Schematic Circuit Preview

Step 3: Add Speaker Terminals

Class D outputs are usually bridge-tied load outputs. Do not connect either speaker terminal to ground unless the amplifier datasheet explicitly says it is safe.

Schematic Circuit Preview

Step 4: Add Power Filtering

Place the bulk and bypass capacitors close to the amplifier. Audio boards are sensitive to supply bounce, especially when both speakers draw current at the same time.
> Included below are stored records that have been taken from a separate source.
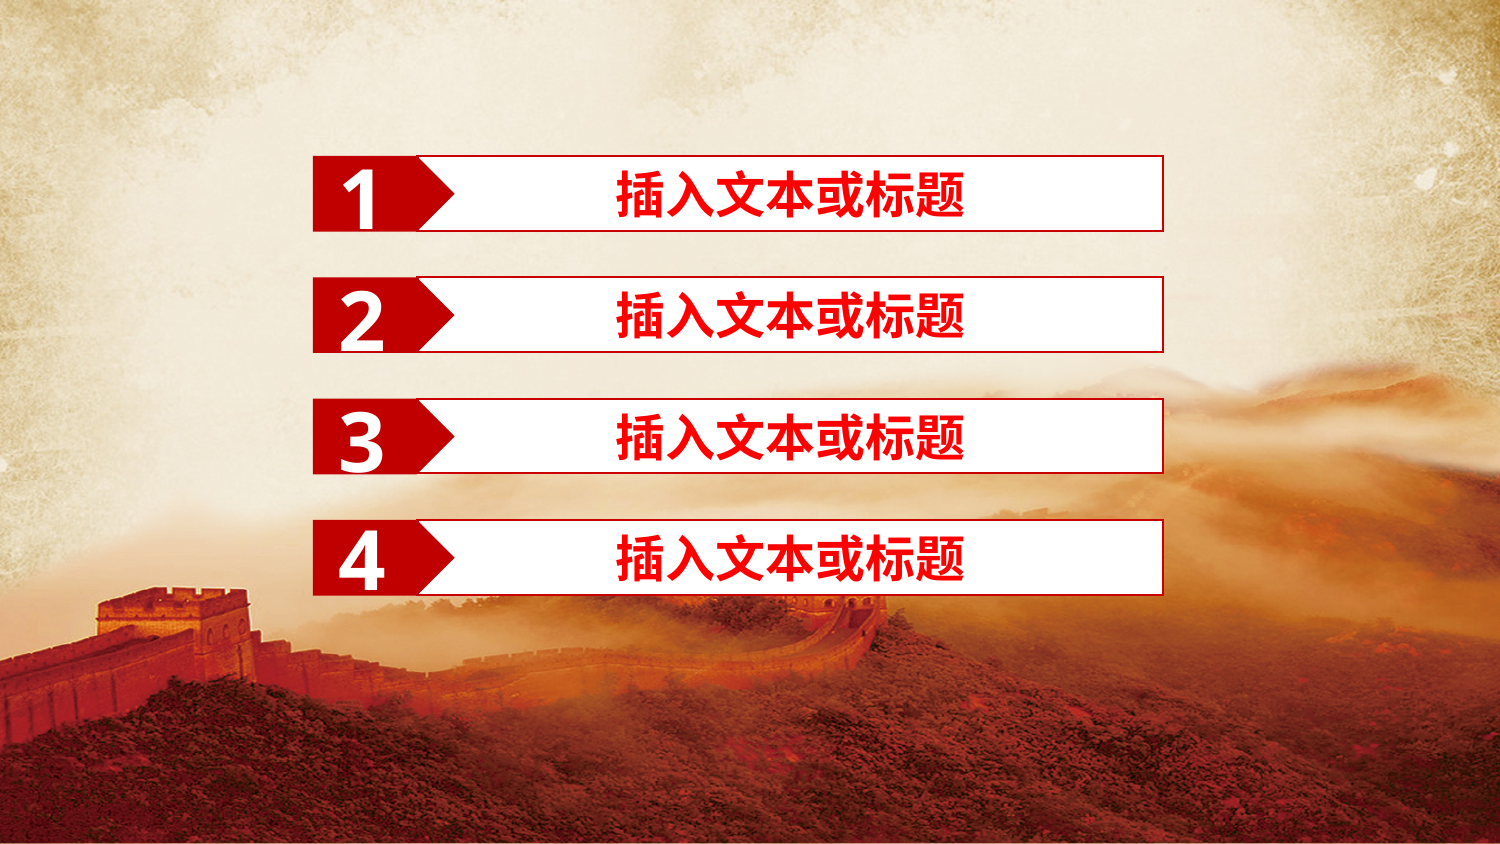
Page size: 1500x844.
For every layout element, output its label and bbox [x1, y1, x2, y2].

text_box [312, 381, 1164, 498]
text_box [312, 499, 1164, 616]
text_box [312, 260, 1164, 377]
text_box [312, 138, 1164, 255]
picture [0, 0, 1500, 844]
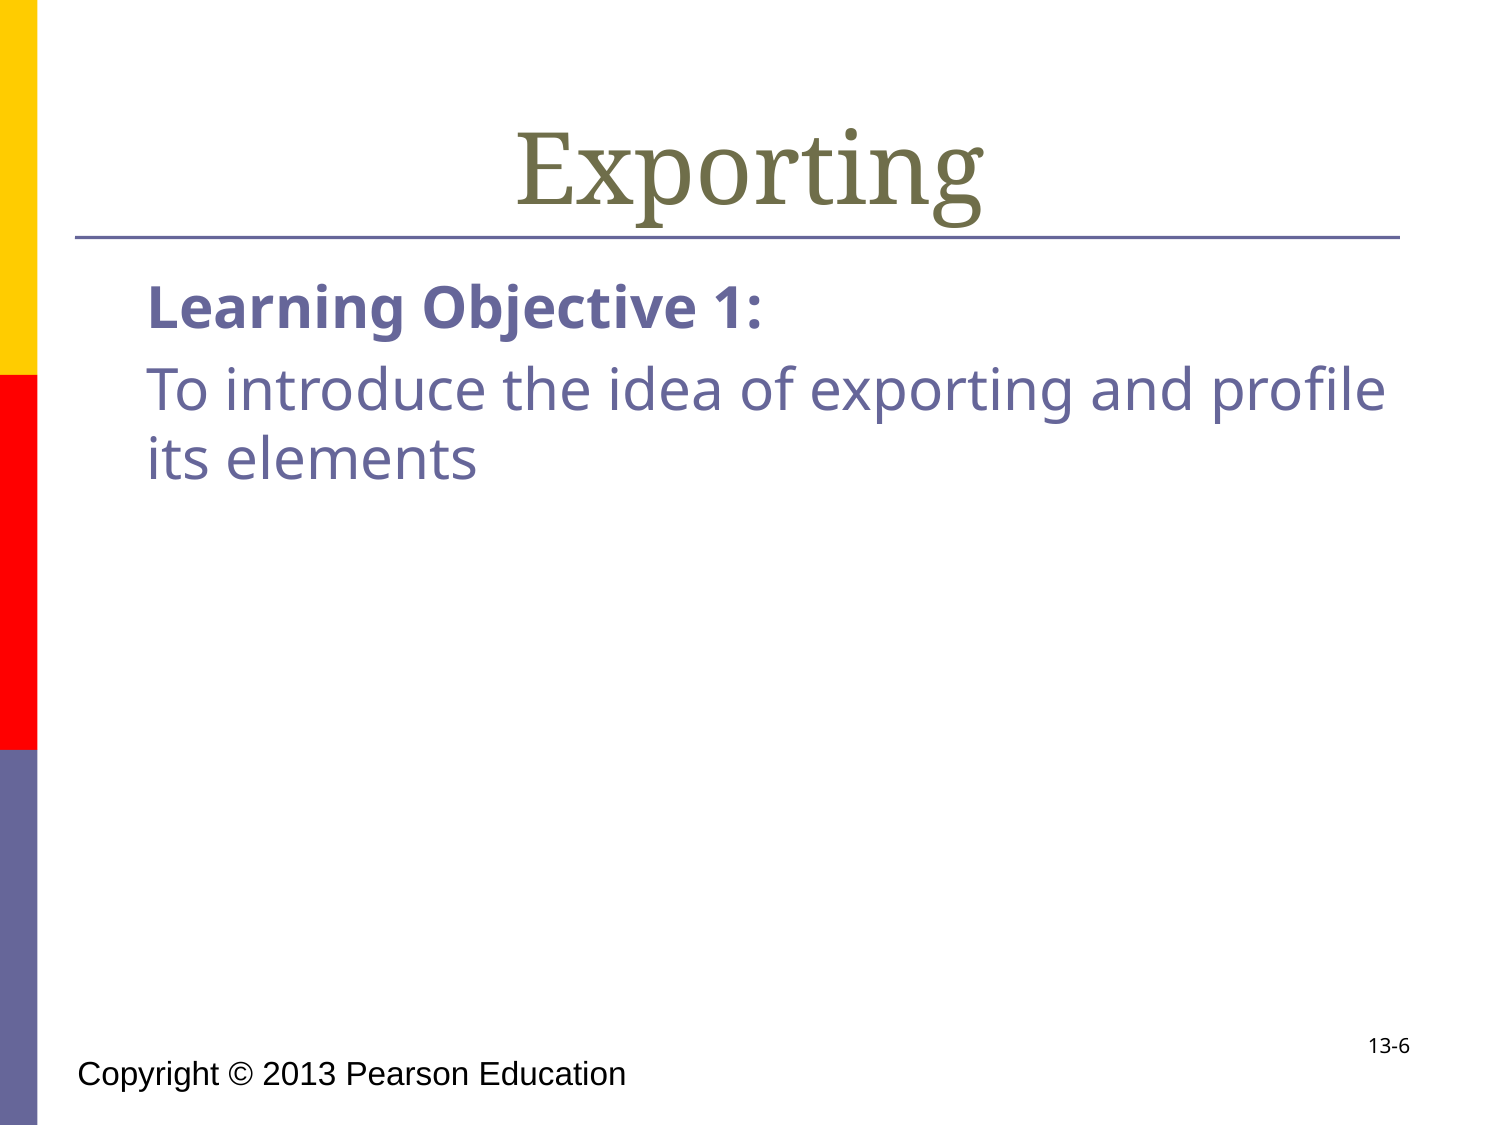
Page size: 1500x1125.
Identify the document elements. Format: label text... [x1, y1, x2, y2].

list Learning Objective 1: To introduce the idea of exporting and profile its elements [75, 262, 1425, 1006]
slide_number 13-6 [1074, 1025, 1425, 1100]
title Exporting [75, 45, 1425, 233]
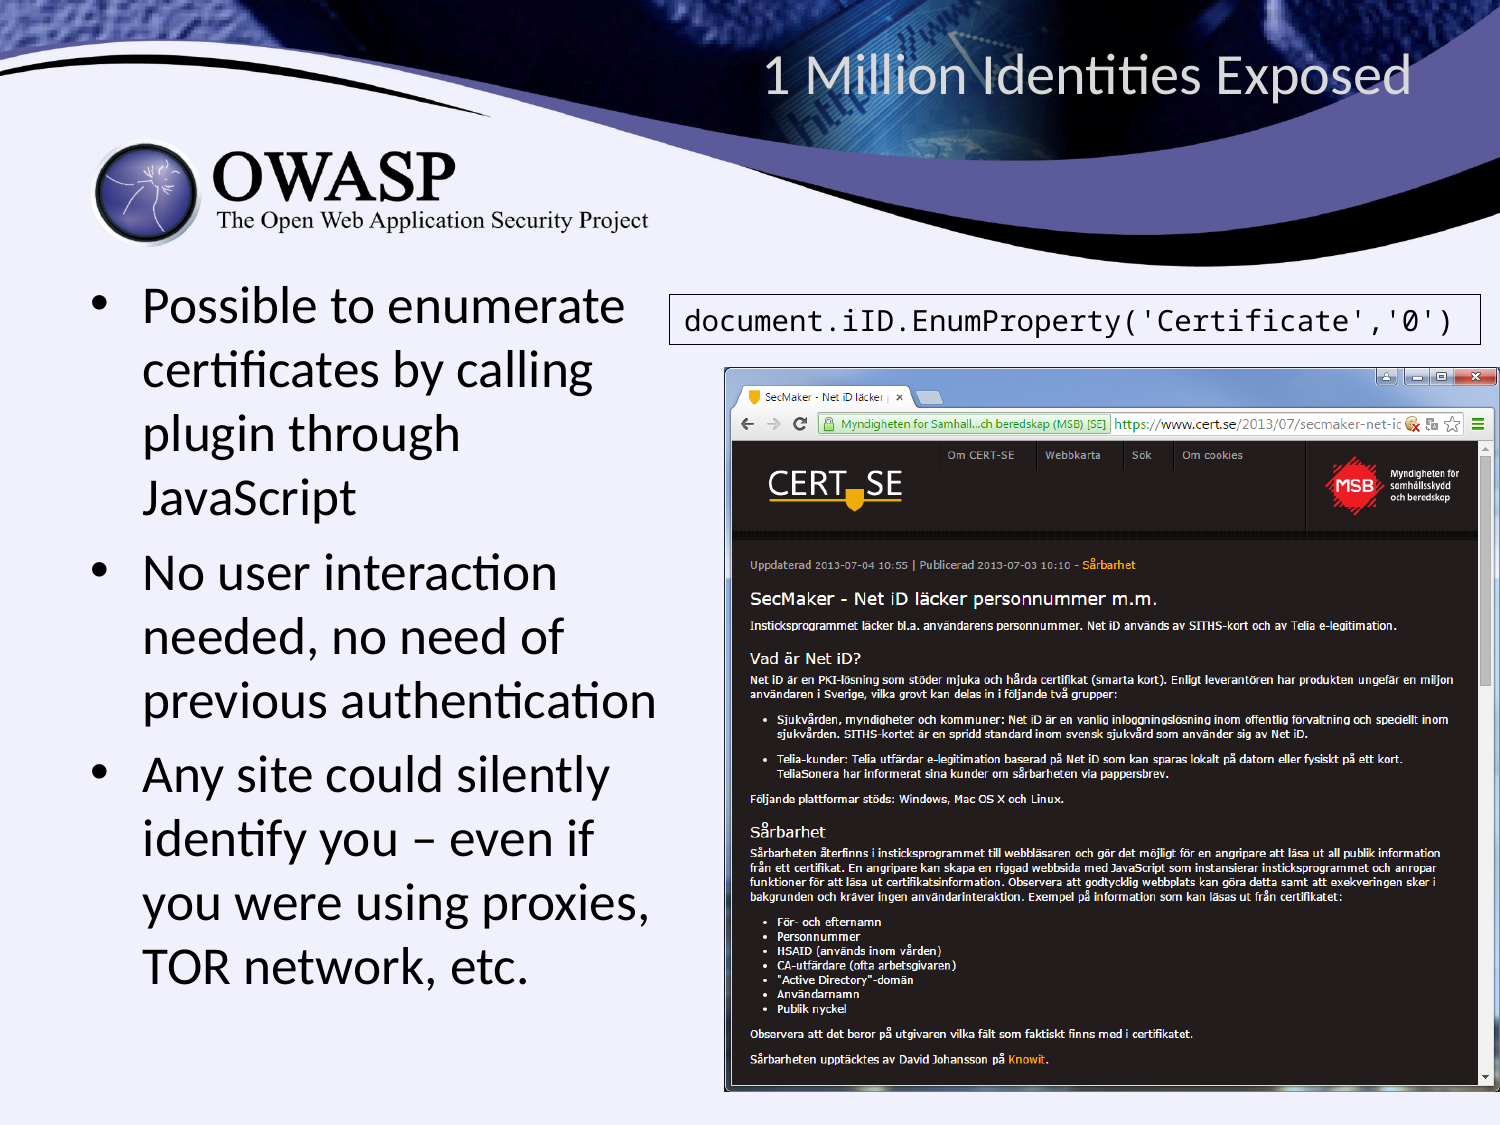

<capacitor name="C1" capacitance="10uF" footprint="0805" />
<capacitor name="C2" capacitance="100nF" footprint="0402" />
<trace from=".HAT1_chip .V5_1" to=".U1 .VDD" />
<trace from=".HAT1_chip .GND_1" to=".U1 .GND" />
<trace from=".C1 > .pin1" to=".U1 .VDD" />
<trace from=".C1 > .pin2" to=".U1 .GND" />
<trace from=".C2 > .pin1" to=".U1 .VDD" />
<trace from=".C2 > .pin2" to=".U1 .GND" />

Raspberry Pi Audio Setup

For quick testing, route PWM audio to GPIO18 and GPIO19, or feed the HAT from an external DAC module. A simple /boot/firmware/config.txt test setup can enable the Pi audio path:

dtparam=audio=on

Then test with:

speaker-test -t sine -f 440 -c 2

Start with the volume low, confirm left and right channels separately, then raise the volume slowly.

PCB Layout Notes

  • Keep speaker output traces short and wide.
  • Keep input traces away from the switching speaker outputs.
  • Put C1 and C2 near the amplifier power pins.
  • Route left and right input traces as similar lengths when practical.
  • Place the volume control on a board edge so the knob is reachable.
  • Add silkscreen labels for left and right speaker polarity.

Bring-Up Checklist

  1. Inspect for shorts between 5 V and GND.
  2. Power the HAT without speakers and check that the LED turns on.
  3. Confirm the amplifier supply pin is near 5 V.
  4. Connect one speaker at low volume and play a sine wave.
  5. Repeat for the other channel.
  6. Check that the amplifier stays cool after several minutes at normal listening volume.

Common Fixes

  • Hum or hiss: shorten the input wiring and keep it away from the speaker outputs.
  • One channel silent: check the potentiometer wiper and speaker terminal polarity.
  • Distortion at low volume: confirm the audio source is not clipping before the amplifier.
  • Amplifier overheats: use a lower volume, higher-impedance speakers, or a stronger 5 V supply.